Грустно и понимающе.
Какой маленький город Тбилиси.
ПЕНЬЮАР
Эсма, капитальная старая дева лет сорока, мелет кофе в не менее капитальной кофемолке, оставшейся от приданого покойной матери.
Стоит пояснить, что такое капитальность старой девы: она настоящая, чистопородная беспримесная старая дева без единого пятнышка на репутации, но из категории добрых старых дев – есть старые девы с грифом «злые», это бубонная чума, а не женщины, они тиранят весь белый свет, и в особенности своих семейных братьев, которые обязаны их содержать до конца света.

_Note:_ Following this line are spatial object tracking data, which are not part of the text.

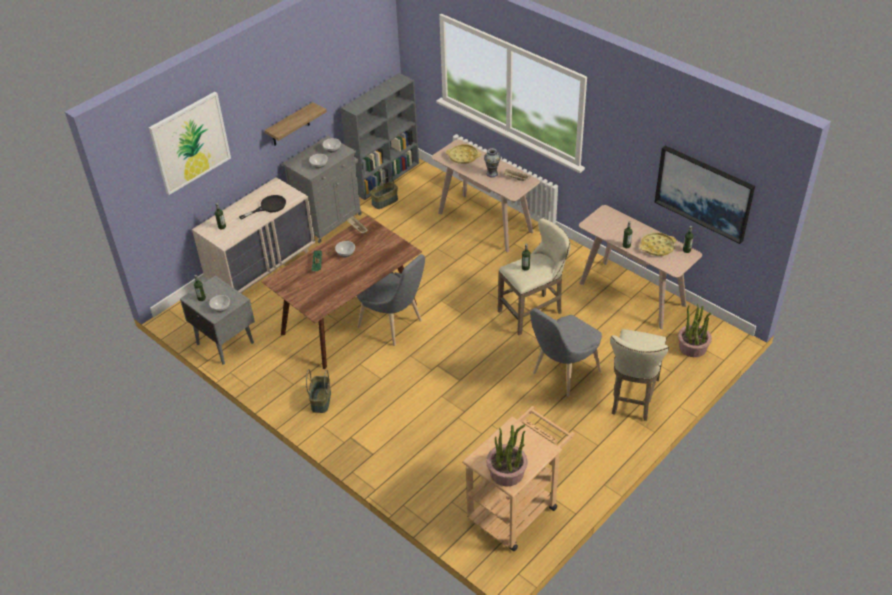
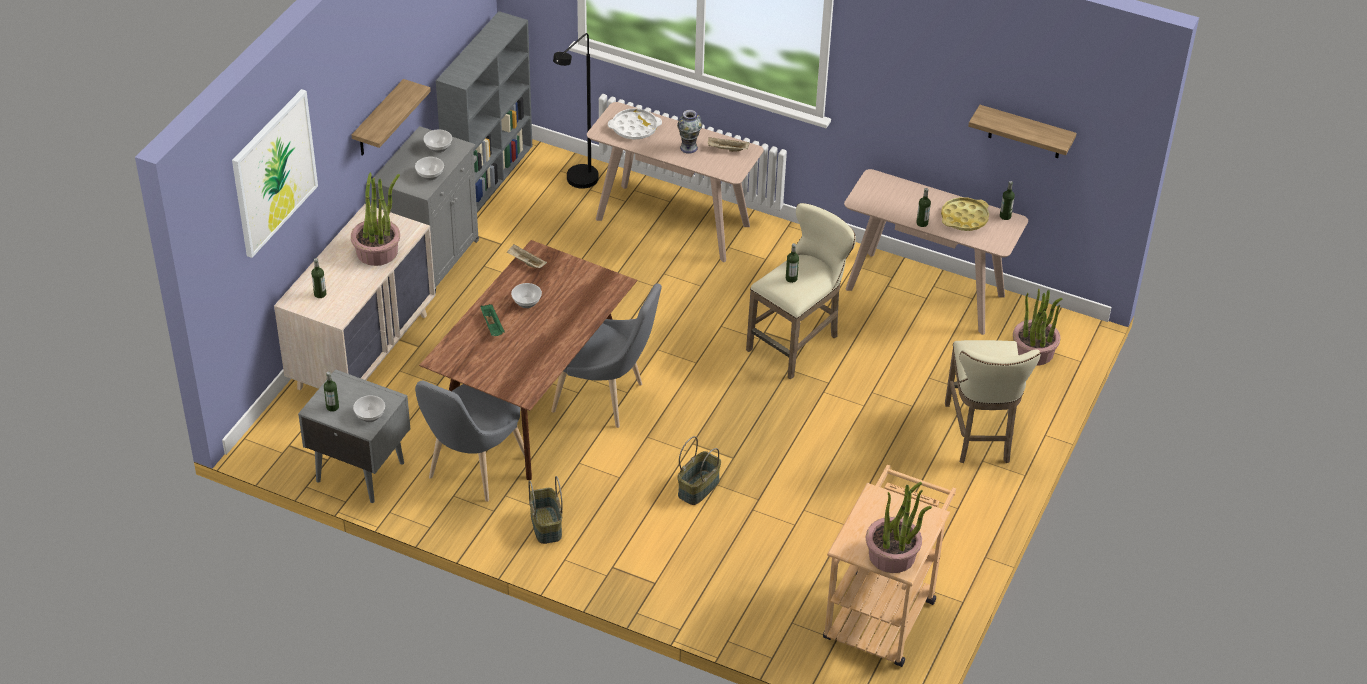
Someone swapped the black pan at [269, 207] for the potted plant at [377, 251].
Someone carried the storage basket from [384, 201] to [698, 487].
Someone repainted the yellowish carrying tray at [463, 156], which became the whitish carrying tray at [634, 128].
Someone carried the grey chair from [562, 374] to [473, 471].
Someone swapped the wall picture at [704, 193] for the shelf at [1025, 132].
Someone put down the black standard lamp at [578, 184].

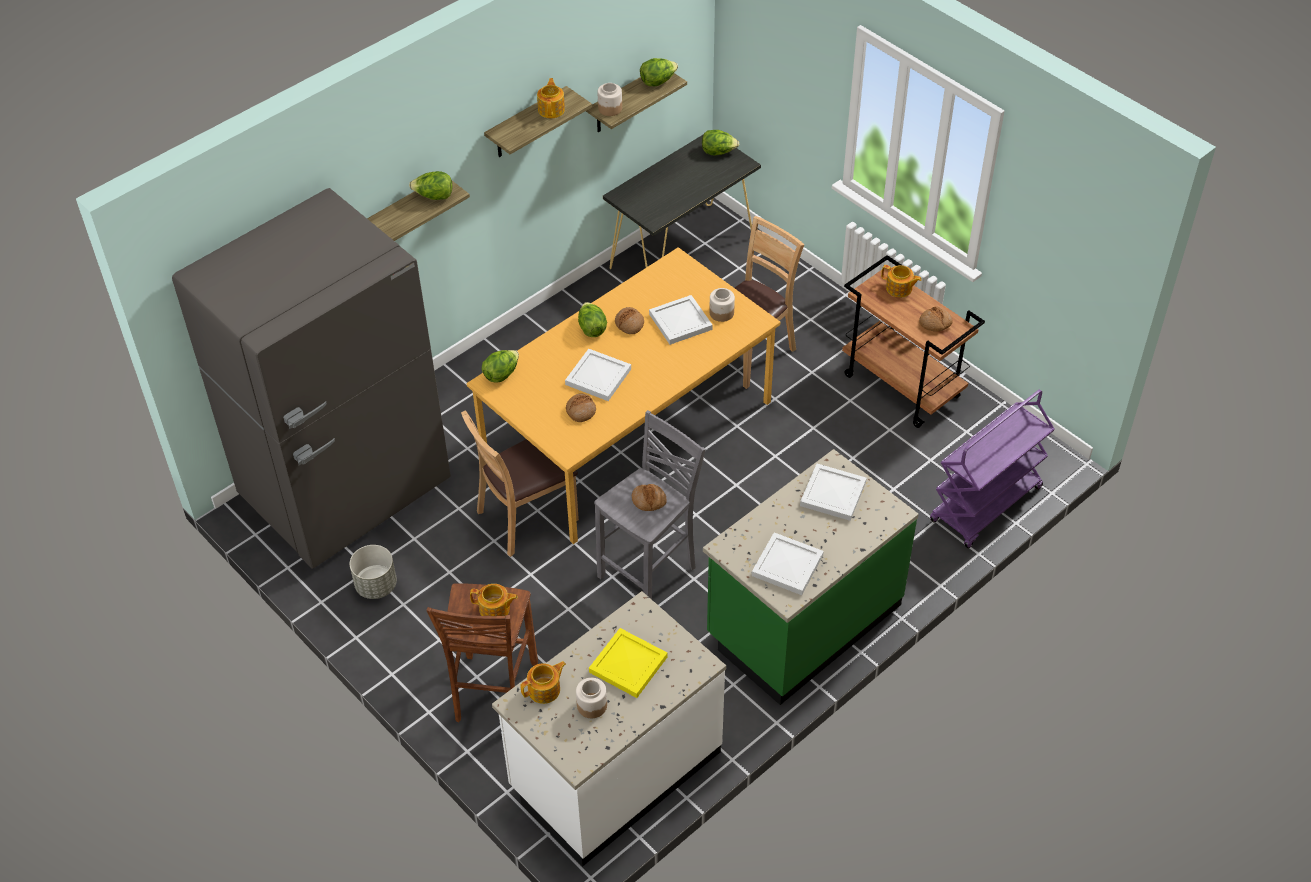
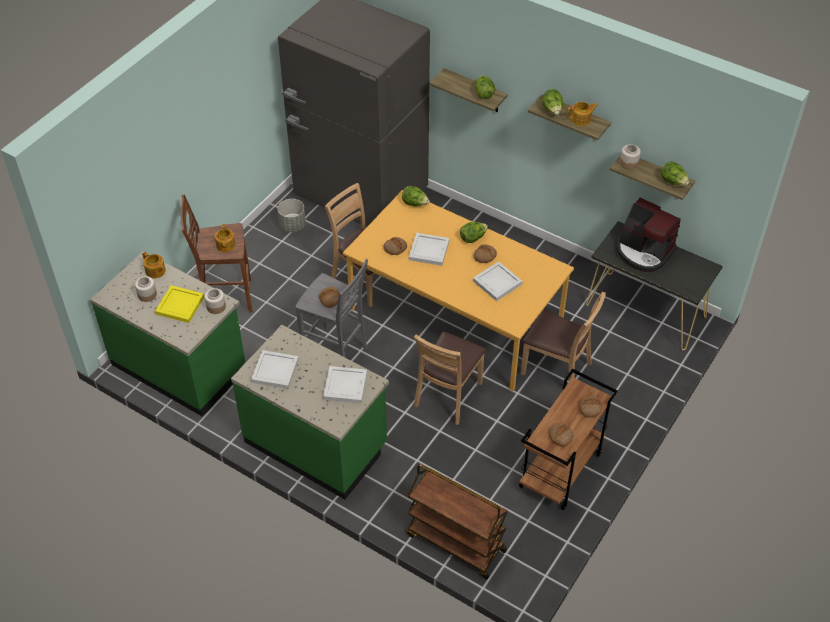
Someone repainted the whitish kitchen counter at [614, 770], which became the greenish kitchen counter at [180, 366].
Someone carried the head of lettuce from [718, 152] to [552, 110].
Someone carried the storage jar from [721, 313] to [216, 307].
Someone swapped the teapot at [899, 289] for the baked bread at [590, 408].
Someone repainted the purple-coloured wheeled cart at [986, 506], which became the brown wheeled cart at [455, 543].
Someone put down the brown chair at [448, 395].
Someone put down the coffee brewer at [644, 252].

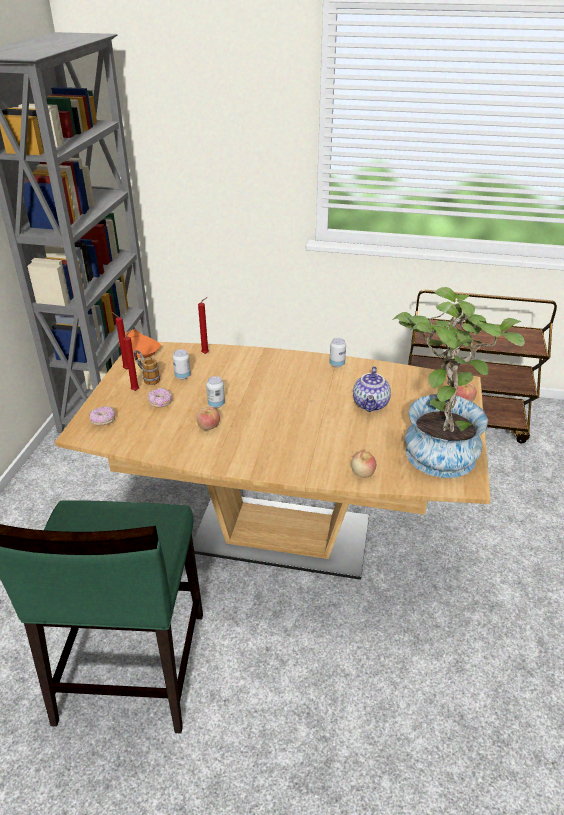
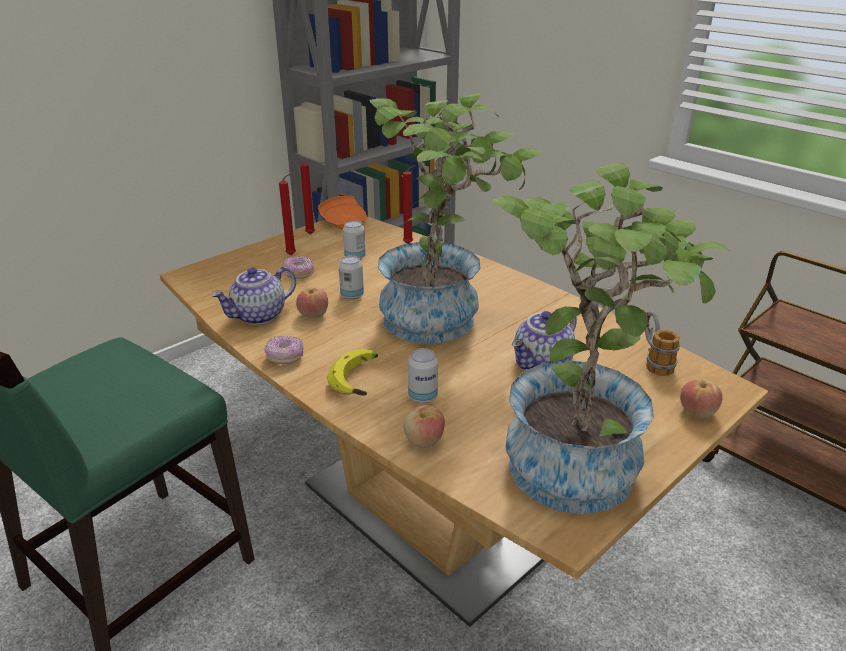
Someone carried the doughnut from [103, 421] to [285, 357].
Someone carried the coffee mug from [147, 378] to [653, 361].
Someone carried the sealed can from [337, 364] to [423, 397].
Someone put down the teapot at [259, 316].
Someone put down the whole banana at [359, 379].
Someone put down the potted plant at [443, 316].

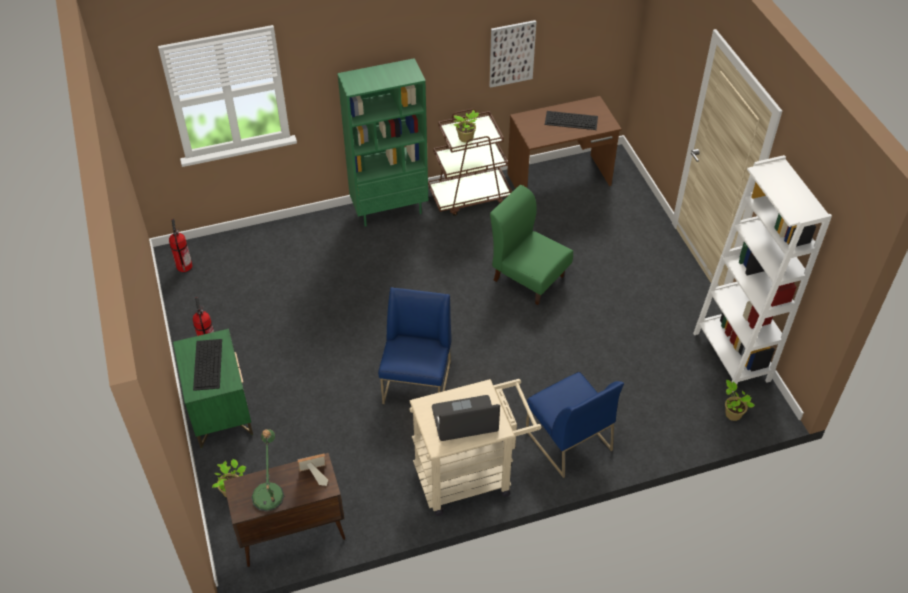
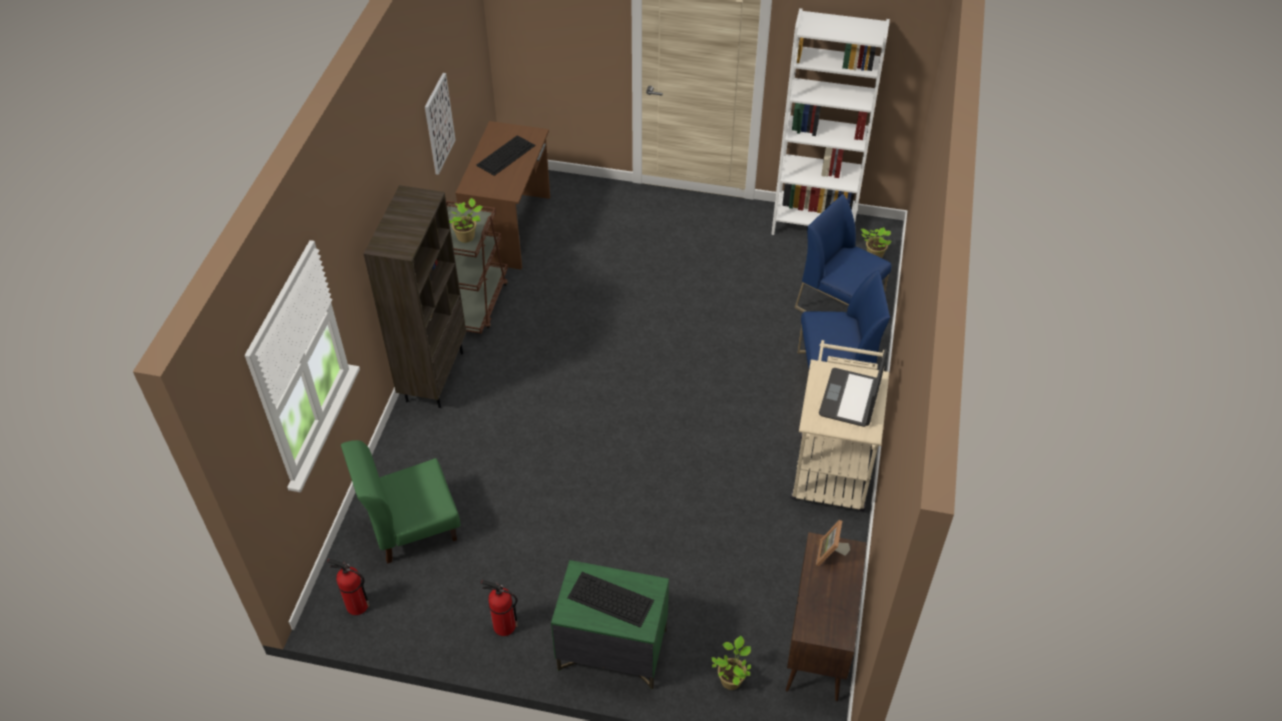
Someone took away the tabletop lamp at [269, 491].
Someone repainted the greenish shelving unit at [389, 210], which became the brown shelving unit at [434, 376].
Someone carried the blue chair from [417, 383] to [839, 305].
Someone carried the greenish chair from [528, 277] to [412, 526].

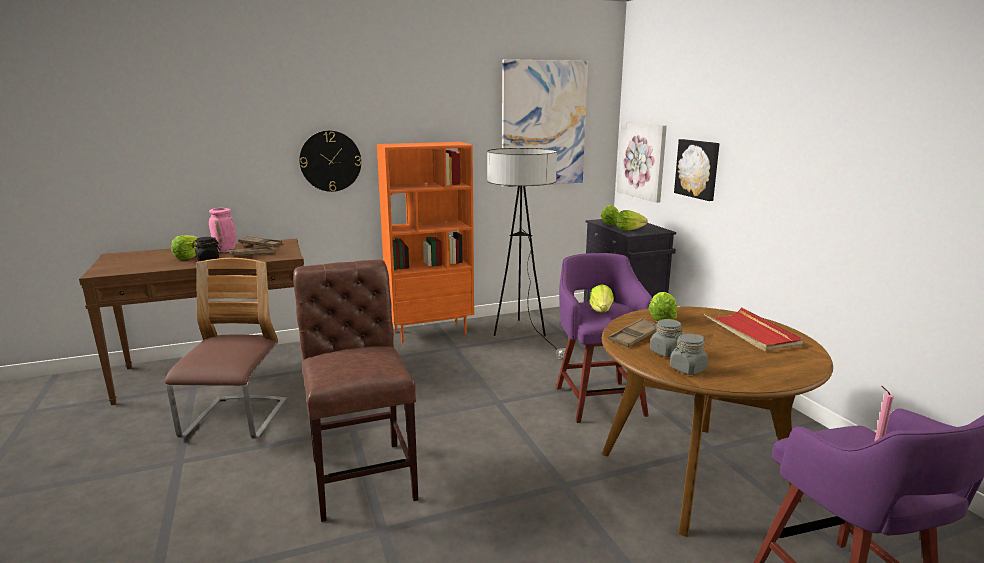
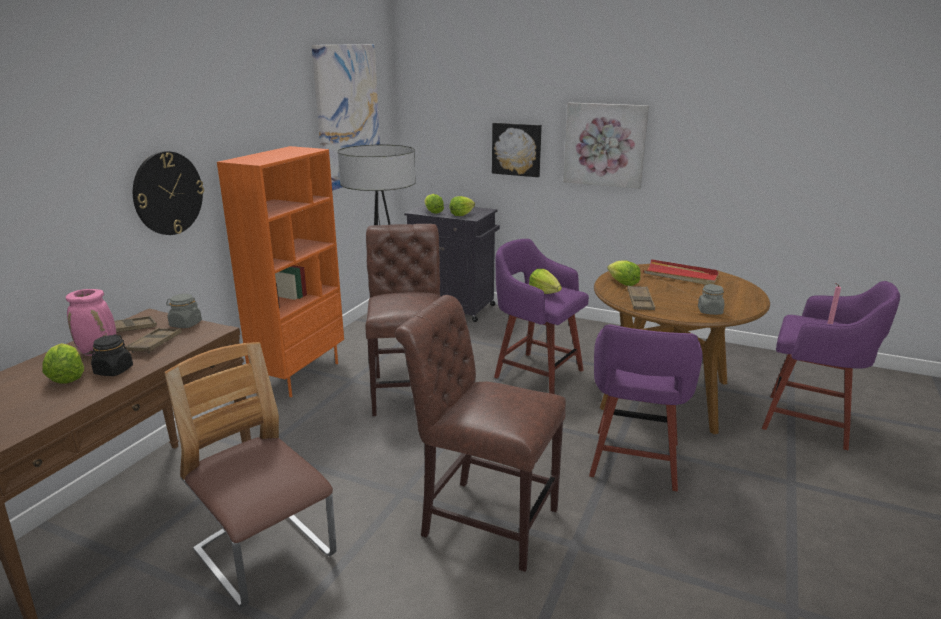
Someone carried the wall picture from [642, 160] to [605, 145].
Someone carried the grey storage jar from [666, 352] to [185, 324].
Someone put down the brown chair at [409, 390].
Someone put down the purple-coloured stool at [634, 461].

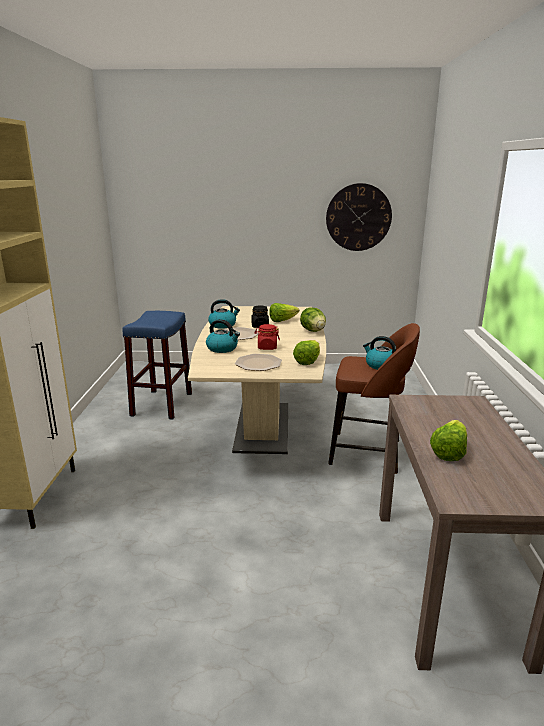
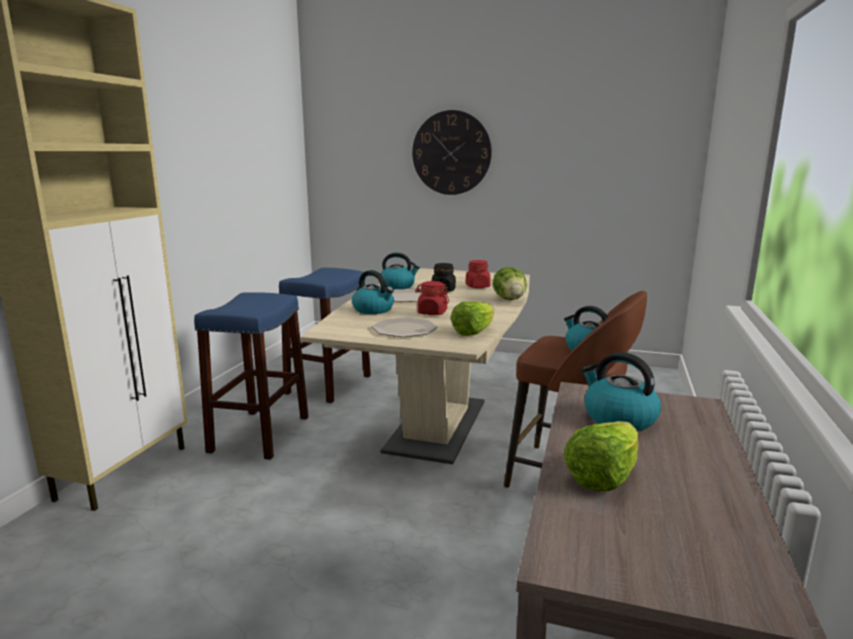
Someone swapped the head of lettuce at [282, 321] for the red-coloured storage jar at [477, 286].
Someone carried the clock on the wall from [358, 217] to [451, 153].
Someone put down the blue stool at [260, 434].
Someone put down the water kettle at [618, 418].

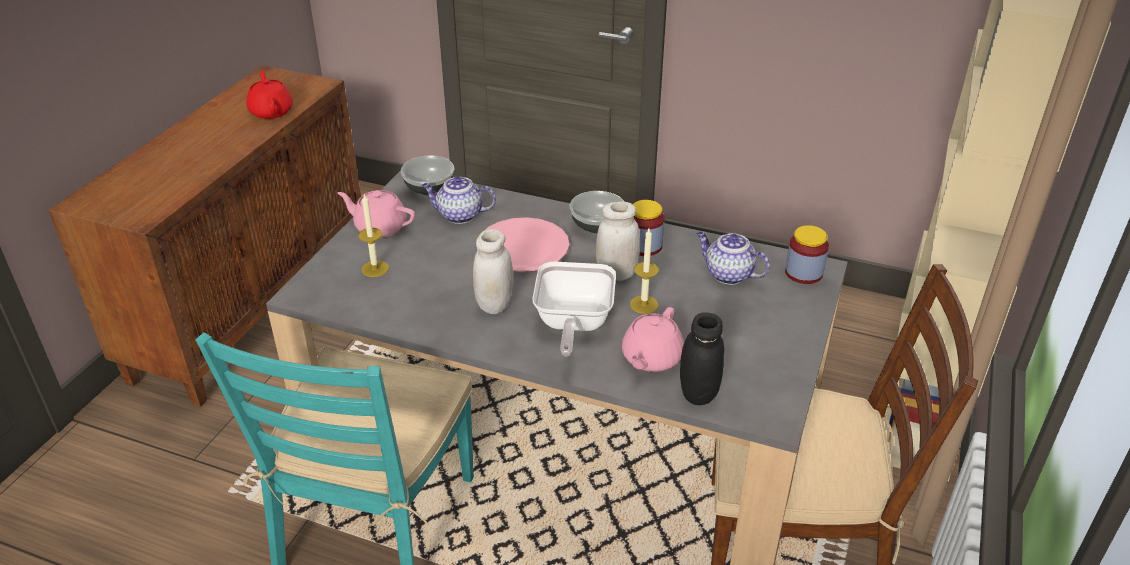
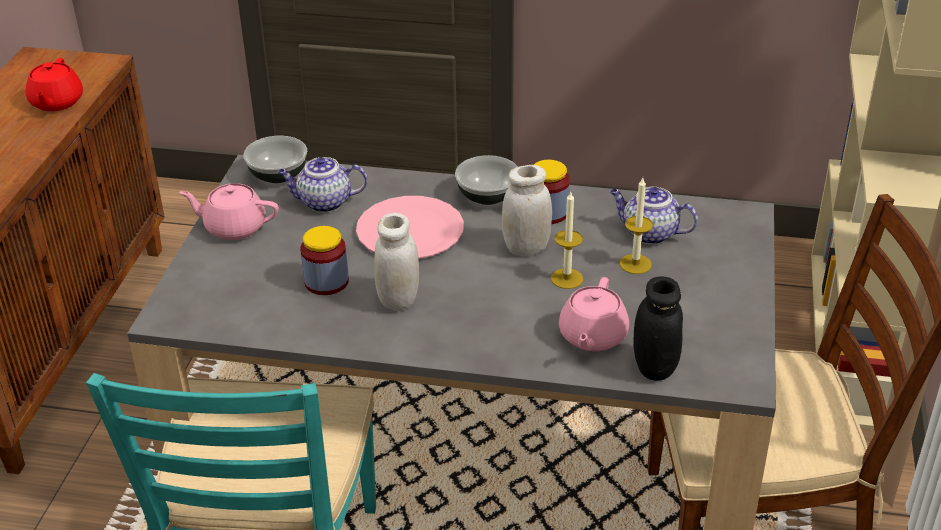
Someone rotated the red-coloured teapot at [271, 111] by 150 degrees counterclockwise.
Someone carried the wax light from [375, 269] to [635, 264].
Someone took away the pan at [572, 324].
Someone carried the storage jar from [803, 273] to [326, 282].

Эти мегеры фактически ухитряются стать правителями в доме, оттесняют невесток от воспитания детей; впоследствии именно их голос на семейном совете становится решающим.
Эсма – добрейший божий одуванчик, но у нее есть принципы, и это тяжело.
Когда-то к Эсме сватался разведенный Нугзар, который ей очень даже нравился, но уступить хоть миллиметр священной территории принципов было равносильно утрате собственного «я» – разведенный мужчина никак не может посягать на сердце Эсмы, поэтому она хранит память о нем в глубине своего негибкого сердца, понимает, что по-другому быть просто не могло, и вовсе не обижена на мир, что делает существование с ней чрезвычайно комфортным.
На кухню выходит невестка Эсмы – Натела. Несмотря на то что она вышла замуж за Эсминого брата сто лет тому назад и успела родить троих детей, ее невинная золовка по-прежнему умнее ее и остается ее наставницей и наперсницей.
Эсма все-таки девица не домашняя, она работает – в лаборатории среди пробирок, видела жизнь и вообще – остренькая.
Продолжая хрустеть зернами кофе – спинка прямая, на затылке пучочек, носик покраснел, – Эсма обращает внимание на унылую физиономию Нателы.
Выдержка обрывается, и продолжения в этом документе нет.